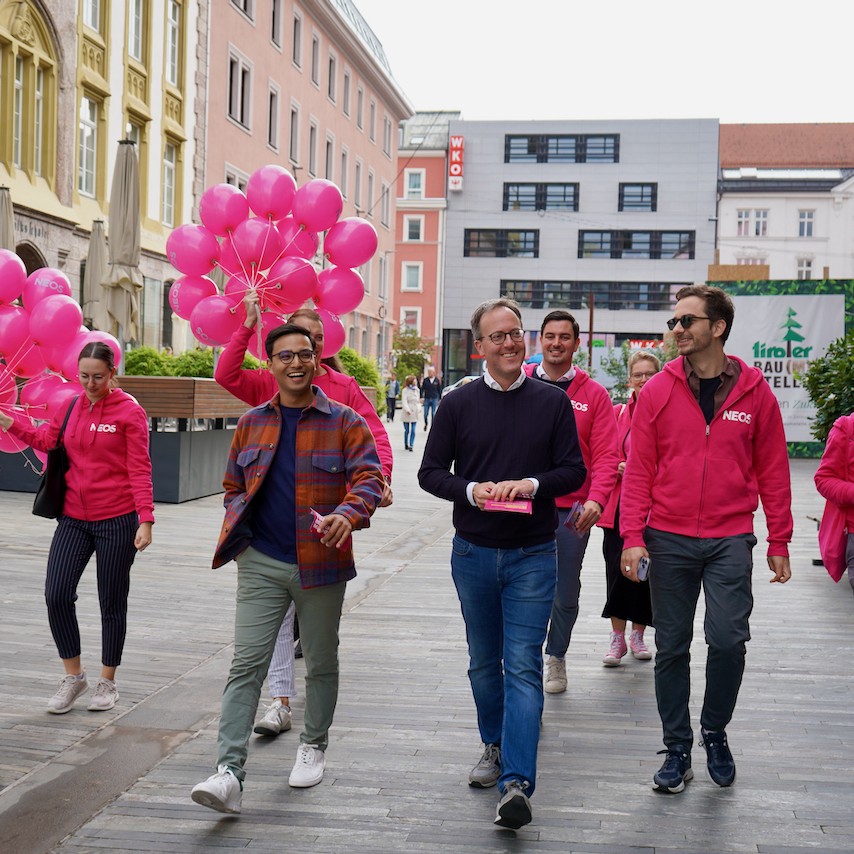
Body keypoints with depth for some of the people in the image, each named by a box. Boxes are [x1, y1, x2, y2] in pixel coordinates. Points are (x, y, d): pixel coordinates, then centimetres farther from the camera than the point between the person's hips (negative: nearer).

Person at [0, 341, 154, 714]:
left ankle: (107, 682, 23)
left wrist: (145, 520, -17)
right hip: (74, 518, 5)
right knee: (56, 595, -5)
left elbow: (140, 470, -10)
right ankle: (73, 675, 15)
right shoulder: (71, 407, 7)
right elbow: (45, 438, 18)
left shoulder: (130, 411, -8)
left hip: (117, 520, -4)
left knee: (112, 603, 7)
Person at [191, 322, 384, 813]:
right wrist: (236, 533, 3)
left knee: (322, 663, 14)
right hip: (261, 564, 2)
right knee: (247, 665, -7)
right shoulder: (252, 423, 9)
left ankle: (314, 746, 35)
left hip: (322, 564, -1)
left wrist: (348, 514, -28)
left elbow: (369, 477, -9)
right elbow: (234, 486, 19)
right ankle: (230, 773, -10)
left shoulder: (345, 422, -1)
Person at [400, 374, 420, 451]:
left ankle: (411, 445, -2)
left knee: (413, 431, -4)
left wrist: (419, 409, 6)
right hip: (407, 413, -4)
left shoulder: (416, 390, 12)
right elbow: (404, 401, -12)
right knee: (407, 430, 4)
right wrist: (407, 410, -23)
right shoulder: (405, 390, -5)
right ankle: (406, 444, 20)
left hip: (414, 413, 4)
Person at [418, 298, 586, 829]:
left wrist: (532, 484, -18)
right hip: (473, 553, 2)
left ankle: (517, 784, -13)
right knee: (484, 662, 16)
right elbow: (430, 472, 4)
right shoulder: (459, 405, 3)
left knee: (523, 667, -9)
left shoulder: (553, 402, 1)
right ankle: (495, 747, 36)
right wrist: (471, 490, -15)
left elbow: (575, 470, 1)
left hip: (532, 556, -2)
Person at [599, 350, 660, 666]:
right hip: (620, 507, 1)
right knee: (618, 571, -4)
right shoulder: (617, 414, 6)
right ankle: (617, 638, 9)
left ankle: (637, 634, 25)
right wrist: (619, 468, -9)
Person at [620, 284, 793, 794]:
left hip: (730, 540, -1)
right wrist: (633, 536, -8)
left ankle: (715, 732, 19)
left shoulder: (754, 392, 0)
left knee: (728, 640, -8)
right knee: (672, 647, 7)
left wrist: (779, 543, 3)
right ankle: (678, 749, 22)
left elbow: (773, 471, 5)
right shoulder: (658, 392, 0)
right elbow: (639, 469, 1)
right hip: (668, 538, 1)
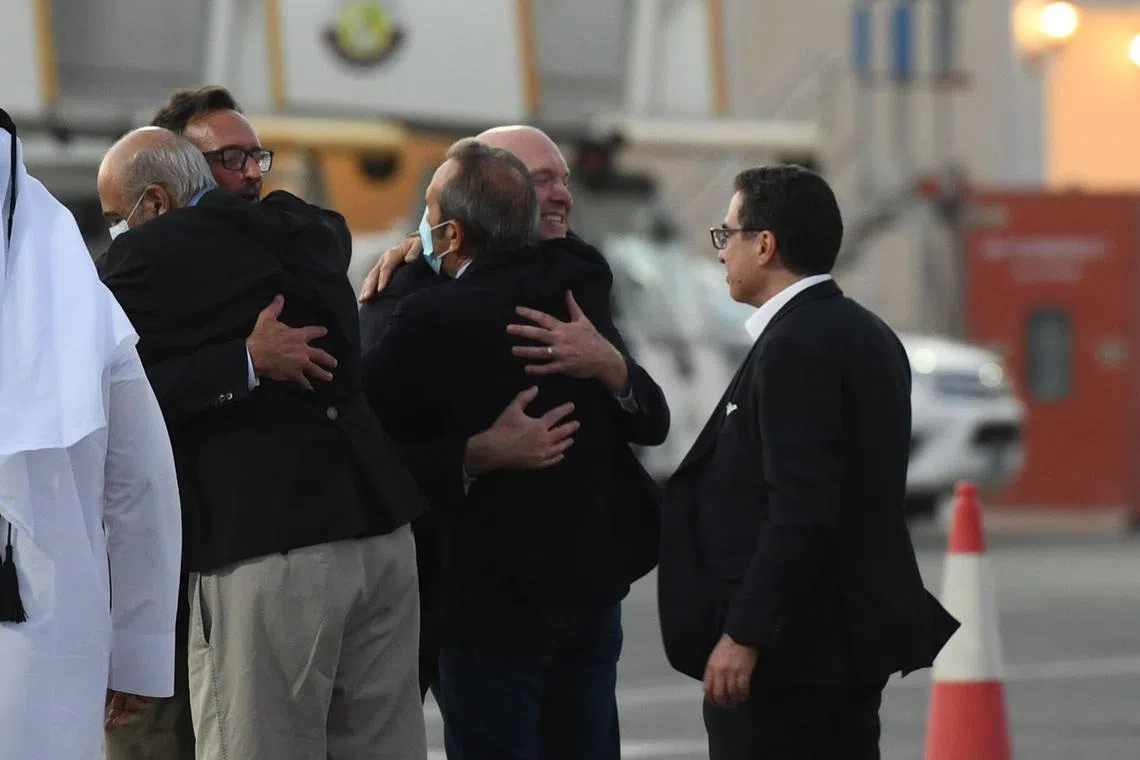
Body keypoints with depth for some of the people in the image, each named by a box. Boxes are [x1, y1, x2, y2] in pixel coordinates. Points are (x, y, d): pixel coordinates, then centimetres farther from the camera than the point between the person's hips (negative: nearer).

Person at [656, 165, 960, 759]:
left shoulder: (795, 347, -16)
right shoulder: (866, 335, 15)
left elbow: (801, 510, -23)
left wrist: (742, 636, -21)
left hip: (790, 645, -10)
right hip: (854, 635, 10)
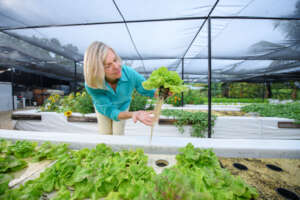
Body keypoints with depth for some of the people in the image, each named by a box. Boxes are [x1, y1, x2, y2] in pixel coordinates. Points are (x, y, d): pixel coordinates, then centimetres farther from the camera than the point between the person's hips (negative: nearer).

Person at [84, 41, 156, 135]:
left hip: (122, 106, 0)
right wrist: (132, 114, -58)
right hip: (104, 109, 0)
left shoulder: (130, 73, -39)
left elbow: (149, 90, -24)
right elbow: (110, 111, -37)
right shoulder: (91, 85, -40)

########

WHAT THIS TASK INVOLVES: Copy the preceding data in full and word for word, dropping its pictures.

PROBLEM SOLUTION:
Body keypoints with depth for some of the people in the image, each named by a box. Boxes are [x1, y1, x2, y2] in pixel coordinates. Points are (x, y, d): pixel coordinates, then centimetres farther from the camera than the point between the person's hips (negative: nearer).

Person at [0, 341, 154, 714]:
left ankle: (107, 682, 23)
left wrist: (145, 520, -17)
right hip: (74, 518, 5)
right knee: (56, 595, -5)
left elbow: (140, 470, -10)
right ankle: (73, 675, 15)
right shoulder: (71, 407, 7)
right elbow: (45, 438, 18)
left shoulder: (130, 411, -8)
left hip: (117, 520, -4)
left knee: (112, 603, 7)
Person at [191, 322, 384, 813]:
right wrist: (236, 533, 3)
left knee: (322, 663, 14)
right hip: (261, 564, 2)
right knee: (247, 665, -7)
right shoulder: (252, 423, 9)
left ankle: (314, 746, 35)
left hip: (322, 564, -1)
left wrist: (348, 514, -28)
left elbow: (369, 477, -9)
right elbow: (234, 486, 19)
right ankle: (230, 773, -10)
left shoulder: (345, 422, -1)
Person at [400, 374, 420, 451]:
left ankle: (411, 445, -2)
left knee: (413, 431, -4)
left wrist: (419, 409, 6)
right hip: (407, 413, -4)
left shoulder: (416, 390, 12)
right elbow: (404, 401, -12)
right knee: (407, 430, 4)
right wrist: (407, 410, -23)
right shoulder: (405, 390, -5)
right ankle: (406, 444, 20)
left hip: (414, 413, 4)
Person at [418, 298, 586, 829]:
left wrist: (532, 484, -18)
right hip: (473, 553, 2)
left ankle: (517, 784, -13)
right knee: (484, 662, 16)
right elbow: (430, 472, 4)
right shoulder: (459, 405, 3)
left knee: (523, 667, -9)
left shoulder: (553, 402, 1)
right ankle: (495, 747, 36)
right wrist: (471, 490, -15)
left elbow: (575, 470, 1)
left hip: (532, 556, -2)
Person at [599, 350, 660, 666]:
right hip: (620, 507, 1)
right knee: (618, 571, -4)
right shoulder: (617, 414, 6)
right ankle: (617, 638, 9)
left ankle: (637, 634, 25)
right wrist: (619, 468, -9)
Person at [620, 284, 793, 794]:
left hip: (730, 540, -1)
right wrist: (633, 536, -8)
left ankle: (715, 732, 19)
left shoulder: (754, 392, 0)
left knee: (728, 640, -8)
right knee: (672, 647, 7)
left wrist: (779, 543, 3)
right ankle: (678, 749, 22)
left elbow: (773, 471, 5)
right shoulder: (658, 392, 0)
right elbow: (639, 469, 1)
right hip: (668, 538, 1)
Body keypoints with depth for some of the people in the image, each named by a box. Boxes are [x1, y1, x2, y2] in pixel coordinates. Points are (x, y, d): pixel coordinates, then centimetres farther from the camera than the point between the person's hips (negative: nearer).

Person at [656, 165, 960, 759]:
left shoulder: (795, 347, -16)
right shoulder: (866, 335, 15)
left elbow: (801, 510, -23)
left wrist: (742, 636, -21)
left hip: (790, 645, -10)
right hip: (854, 635, 10)
Body keypoints with depth for some of the people in the image, each named by a box. Boxes are [x1, y1, x2, y2] in pixel coordinates. Points are (x, y, d): pixel coordinates, then centimetres farther from the camera than the point between the person's hips (negative: nearer).

Person at [84, 41, 156, 135]:
left hip: (122, 106, 0)
right wrist: (132, 114, -58)
right hip: (104, 109, 0)
left shoulder: (130, 73, -39)
left elbow: (149, 90, -24)
right elbow: (110, 111, -37)
right shoulder: (91, 85, -40)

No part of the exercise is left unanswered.